19 maio 2010

DEZ ANOS SEM DONA MAROCA

Abaixo divulgo pela primeira vez o texto que escrevi como necrológio para Maria Oliveira Machado, alguns dias após a sua morte. Não custa lembrar que a empresa Águia Branca, responsável pela morte de Dona Maroca ainda não foi punida nem cumpriu as suas responsabilidades legais com respeito à morte dessa uibaiense. Segue o texto escrito há dez anos:

MINHA MÃE NÃO MORREU


Se meu existencialismo não fosse nietzschiano, talvez iniciaria esta reflexão como Albert Camus em O estrangeiro: Hoje, minha mãe morreu. Ou talvez ontem, não sei bem. Ali o tom de dúvida de Mersault, o  personagem central, sobre o dia da morte da própria mãe empurra o leitor para o absurdo da existência, para o fundo do sem sentido de existir e sua inutilidade diante da violência e falta de piedade com que a natureza nos arremessa ao túmulo. 
Nossa morte não é muito diferente da das formigas. As mesmas forças que atuam sobre os homens, atuam sobre os demais bichos. O que nos diferencia do resto da natureza só existe para nós mesmos, é invenção nossa. Criamos um mundo em que o homem tem um deus que zela por ele, que vai amenizar o absurdo da existência lhe oferecendo um lugar pós-morte paradisíaco.
Não tenho paciência para essas coisas, a única vida que atua após a nossa morte é a dos vermes. Como dizia o velho Isidoro de Sevilha, na sua criativa etimologia: Cara data vermibus, cadáver: carne dada aos vermes.
Mas as pessoas vivem sim depois da morte. A existência, apesar de seguir a reboque das forças da natureza, ganha sentido em nosso mundo de fantasia, de representação. E a gente representa tão bem que nem consegue mais descer do palco. Somos a própria persona grudada na pele. Representar dá sentido à existência humana, mais que isso... Criar é o nosso destino. Assim, minha mãe não morreu. Vive mais forte e brilhante do que nunca na minha memória. Seu sorriso, seu olhar ás vezes triste, ás vezes resignado, mas sempre firme.
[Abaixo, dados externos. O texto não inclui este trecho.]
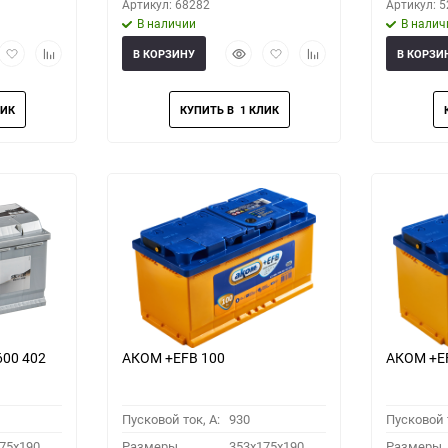
Артикул: 68282
Артикул: 
В наличии
В налич
рый
Добавить
Добавить
Быстрый
Добавить
Добавить
В КОРЗИНУ
В КОРЗИ
мотр
в
к
просмотр
в
к
избранное
сравнению
избранное
сравнению
600 402
АКОМ +EFB 100
АКОМ +EF
Пусковой ток, A:
930
Пусковой т
75x190
Размеры
353x175x190
Размеры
Seu espírito criador de vida... A sua mão enfiada na terra a semear, a fazer brotar mudas, a preparar o dia para o eterno colorido do jardim... Minha mãe não morreu, ela é a própria terra nordestina que, malgrado as agruras da seca e da estupidez humana, está sempre disposta a gerar vida nova, a alegrar os espíritos sofridos. As borboletas sabem disso mais do que nós, o pomar, as alamandas, os besouros... Eles sabem o quanto a terra é generosa.
A velha Maroca, sobretudo, foi um ser em carne viva que enfrentou os mais duros obstáculos da vida... A fome, a miséria absoluta sem jamais perder a dignidade, sem todavia deixar de ser um exemplo de caráter e nobreza de espírito, não só para os filhos como para todos os parentes que a acompanharam em suas dificuldades, suas vitórias  e em sua única derrota: a morte. Nessa instância, eu aceito o destino como ele é (eis o meu amor fati) e celebro a memória dos meus mortos para que eles se eternizem.